In this case, use the 32-bit behavior and file a Ubuntu and/or GNOME bug
against the 64-bit behavior. I'm running a 64-bit system, and there are
definitely cases where it's a second-class architecture to some maintainers.

Out of curiosity, what's the behavior difference that you're observing?

    
    
      Secondly, I'm hard pressed to actually get an objective answer on the question "what are the major distros/versions" without igniting some kind of flame war.
    

Ubuntu, Fedora, and SUSE are the primary desktop distros. Mandriva is popular
in Europe. In my experience, they are almost identical in terms of running
proprietary software. Arch is also popular, but due to its source-based nature
is mostly for more techy users -- they probably won't mind a bit of work if
your software doesn't work out of the box.

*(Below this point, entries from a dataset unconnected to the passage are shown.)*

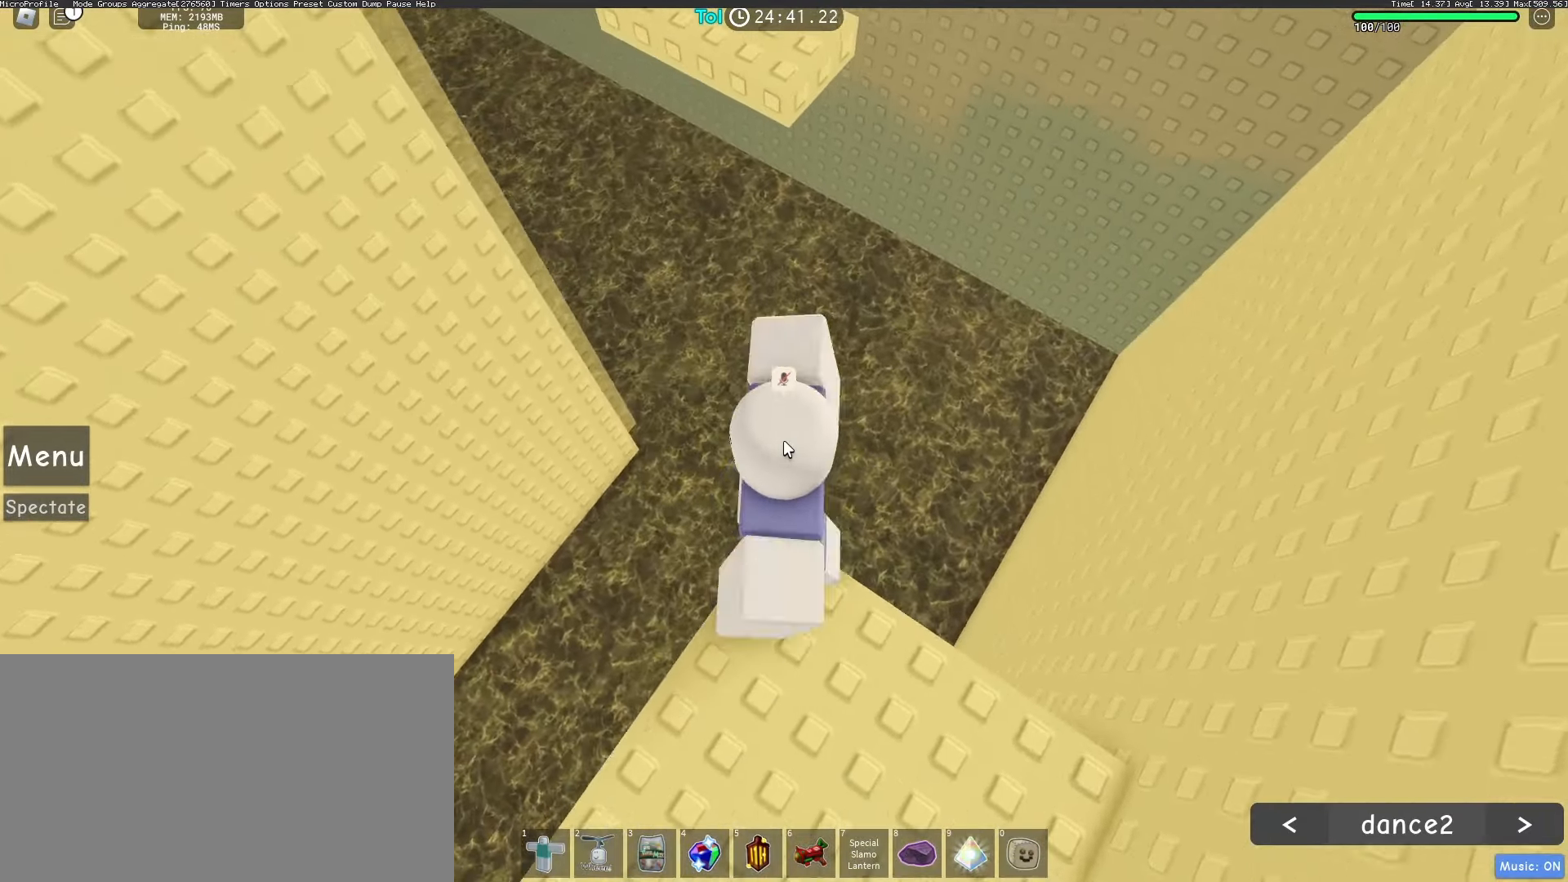
{"keys": ["w"], "mouse": ["right"], "events": [[83, "space", "down"], [283, "space", "up"]]}
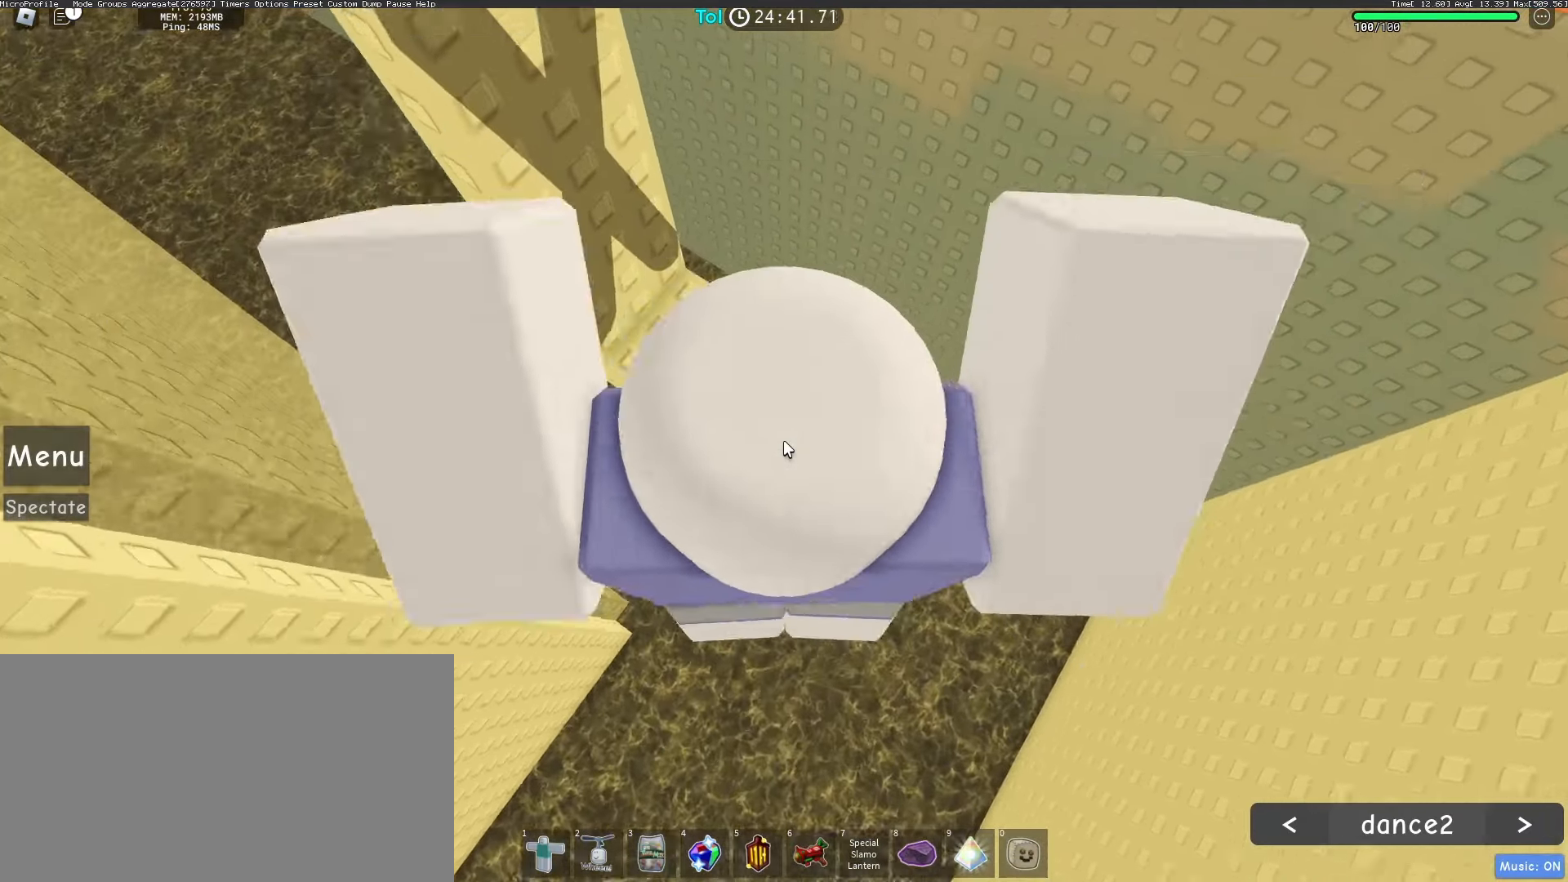
{"keys": [], "mouse": ["right"], "events": [[267, "w", "up"], [417, "shift", "down"], [500, "shift", "up"]]}
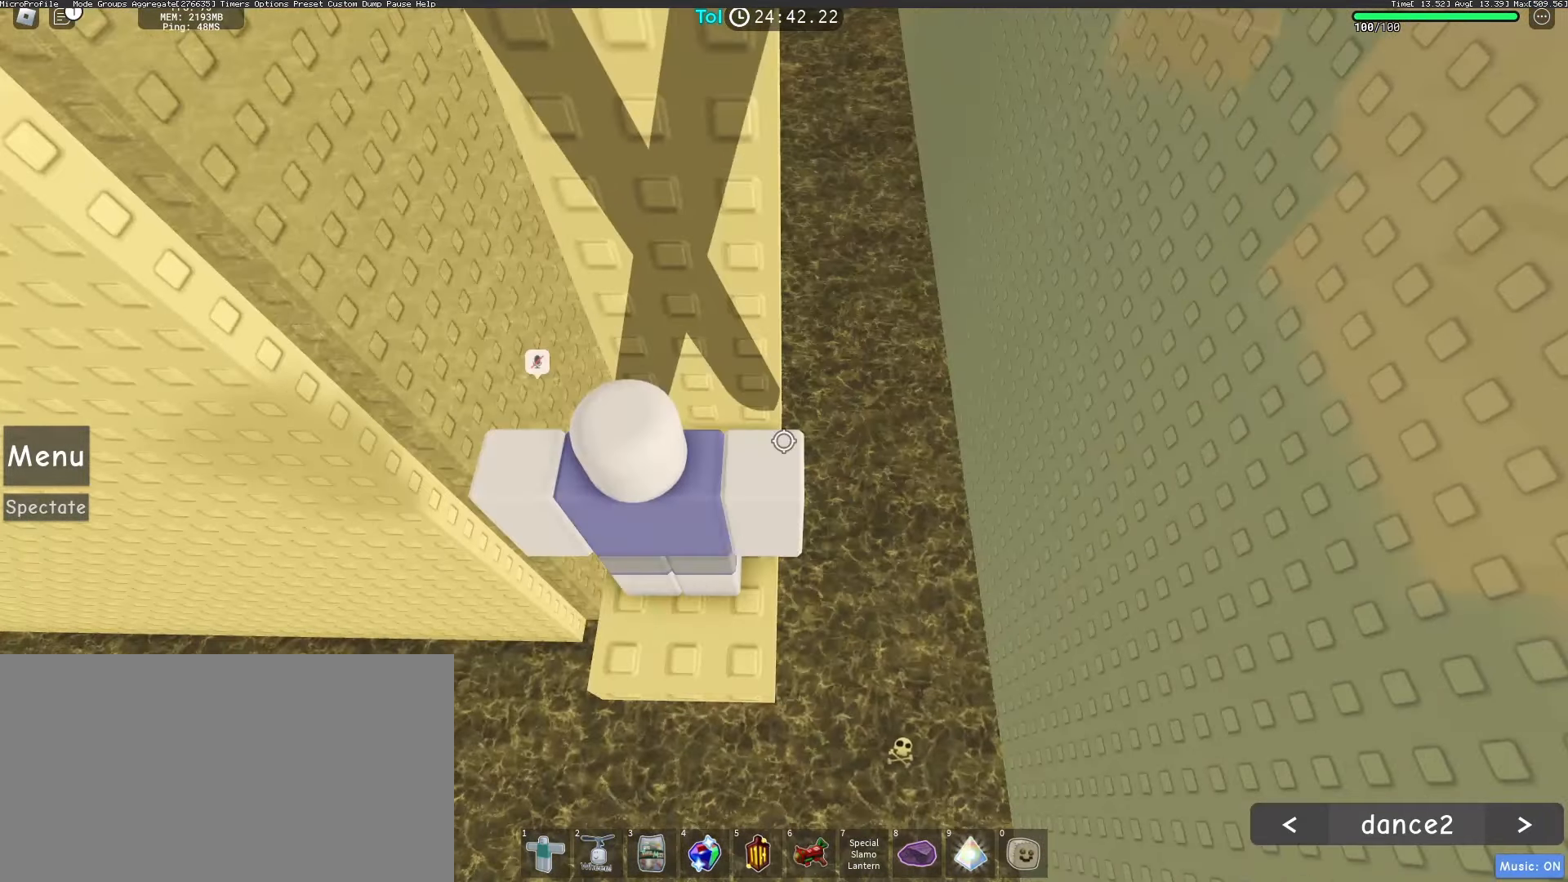
{"keys": [], "mouse": [], "events": [[117, "d", "down"], [167, "d", "up"], [267, "shift", "down"], [367, "shift", "up"], [383, "mouse_right", "up"]]}
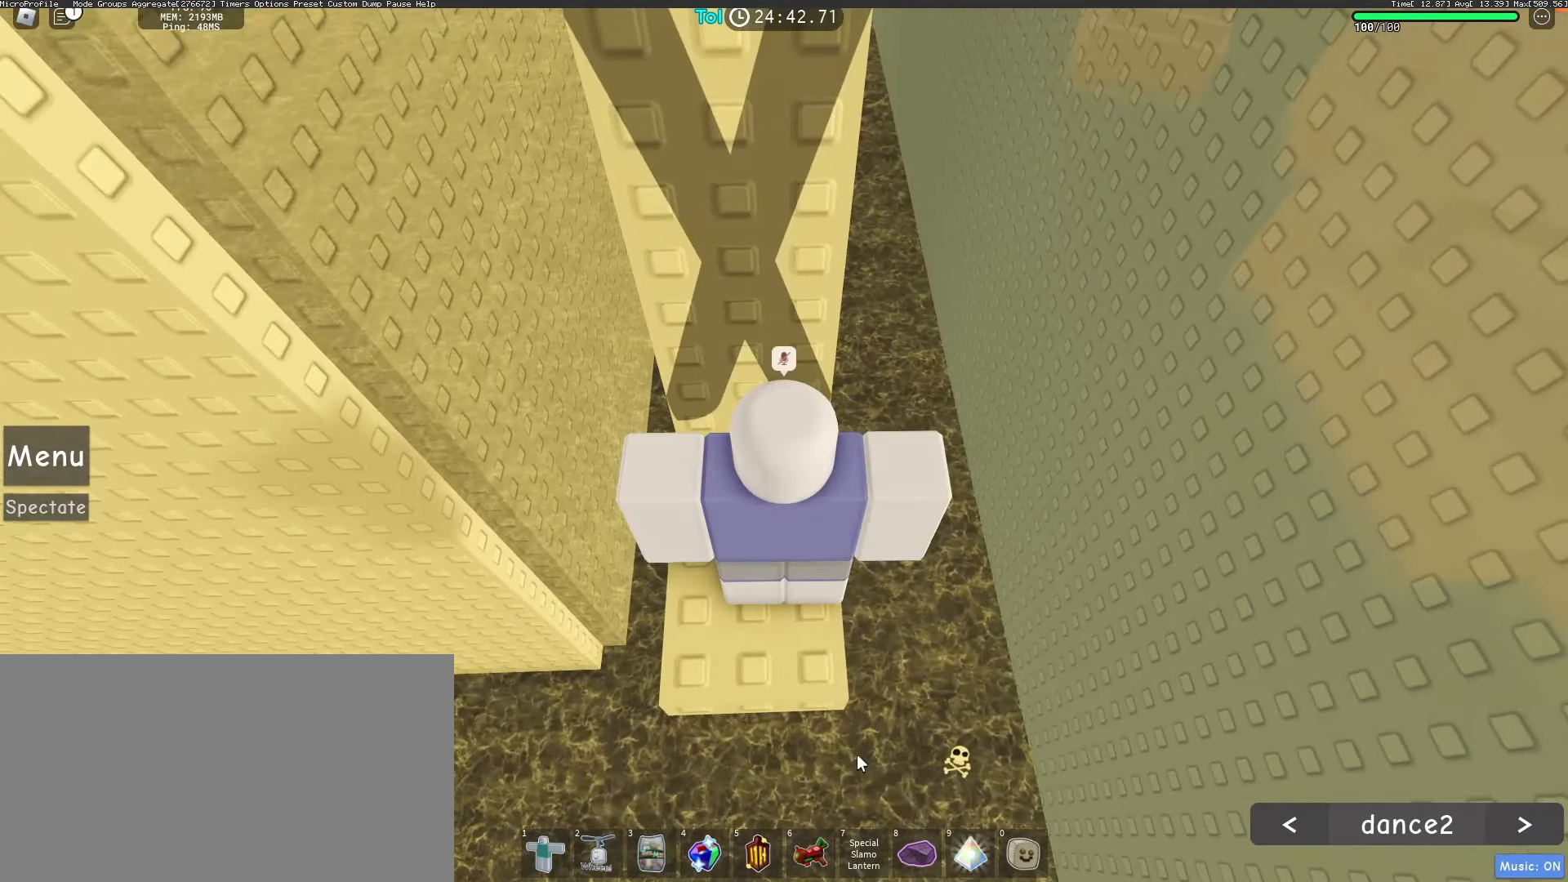
{"keys": ["shift"], "mouse": [], "events": [[317, "mouse_left", "down"], [350, "mouse_left", "up"], [483, "shift", "down"]]}
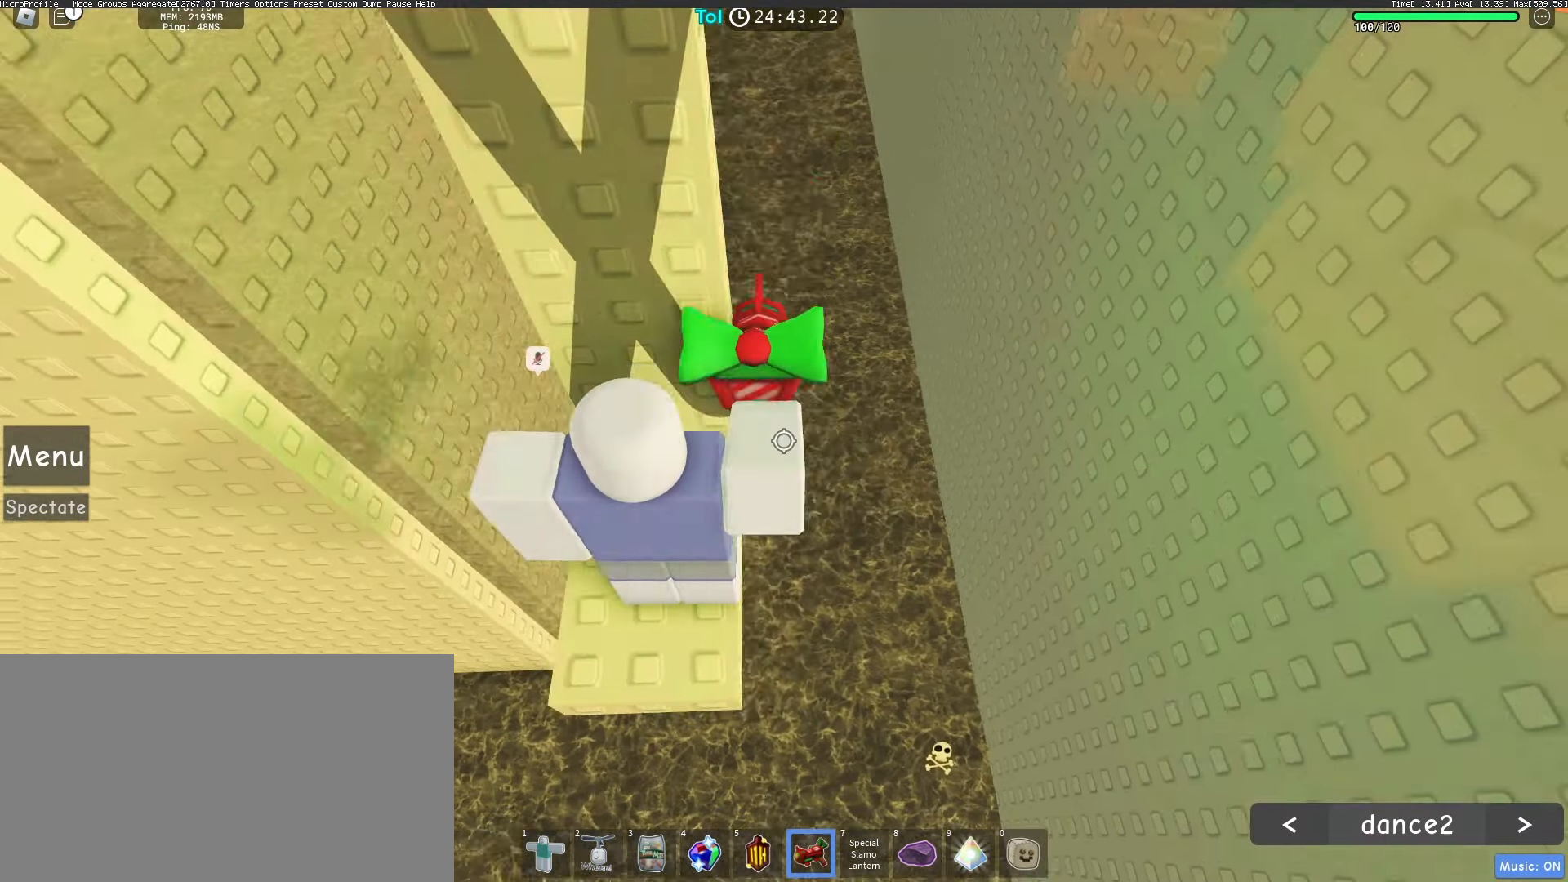
{"keys": [], "mouse": ["right"], "events": [[50, "shift", "up"], [83, "mouse_right", "down"], [233, "shift", "down"], [333, "shift", "up"]]}
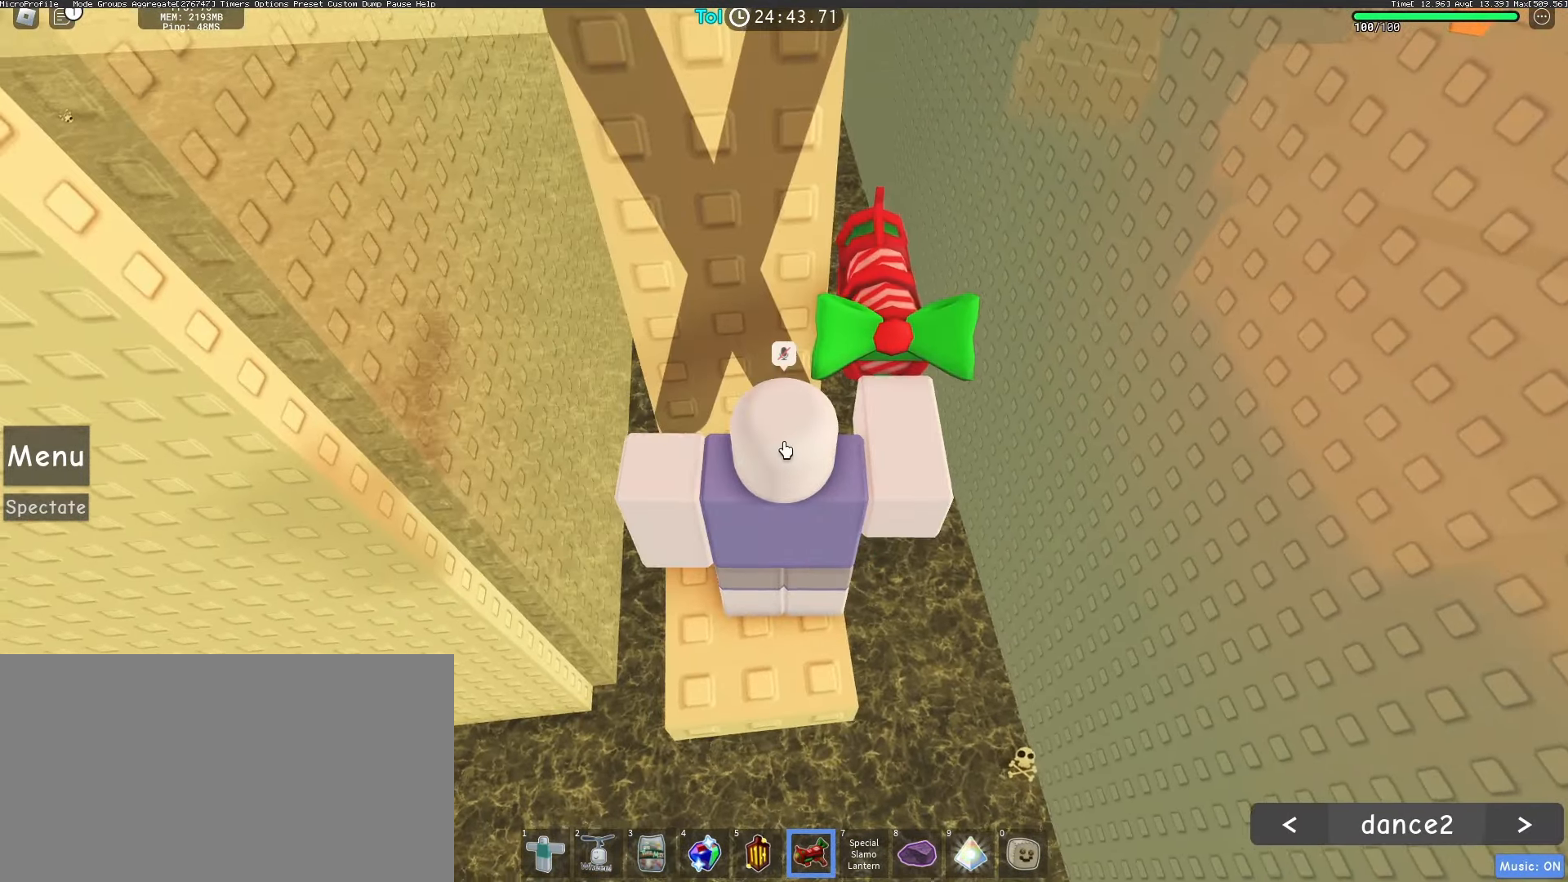
{"keys": [], "mouse": ["right"], "events": [[133, "shift", "down"], [233, "shift", "up"], [317, "w", "down"], [400, "w", "up"]]}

There's a decent list on < <http://distrowatch.com/> >, sorted by popularity,
in right sidebar.

    
    
      Thirdly, how do we select distros/versions/etc without 1) the userbase crying foul for lack of support for their config; and 2) without subdividing an already small market for games?
    

Use the most recent (or most and second-most, if you've got free time). The
market is small, but there's different levels of small; most Linux gamers are
going to be close to the bleeding edge, to take advantage of driver
improvements.

If you're in doubt, run a poll -- ask which distro, version, and graphics card
vendor your customers use. Publish the results. This will serve the dual
purpose of 1) letting you know what to support and 2) giving users an idea of
what configurations are best tested.

    
    
      And our experience is that Linux users are not more forgiving when the app in question has been paid for. Expectations are low when something is free but high when something is not. So we need that work to be justified.
    

Some users are never forgiving, whether they're in the right or not. However,
potential customers will be influenced by how reasonable other user's
complaints are. "I use Ubuntu 10.04 and your game crashes on startup" is a
legitimate complaint; "I run a four-year old Slackware install, and audio
doesn't work because I replaced ALSA with OSSv4" will just be ignored as a
crank.

------
cicada
I'm not surprised by some of the observations. Windows software, being mainly
closed source, has forced the platform to address compatibility and exotic
configuration problems more thoroughly -- even sometimes to its detriment.
First thought is that if game studios are serious about stepping up OSS
support, a lot of effort could be saved by building a compatibility layer --
DirectX on steroids -- that can be targeted by the devs and left to the
distros to properly support.

Actually, this seems a better idea than I first thought: done properly, it
could also work as a standalone platform for consoles/handhelds, as a browser
plugin for easy web gaming and as an open source flash replacement.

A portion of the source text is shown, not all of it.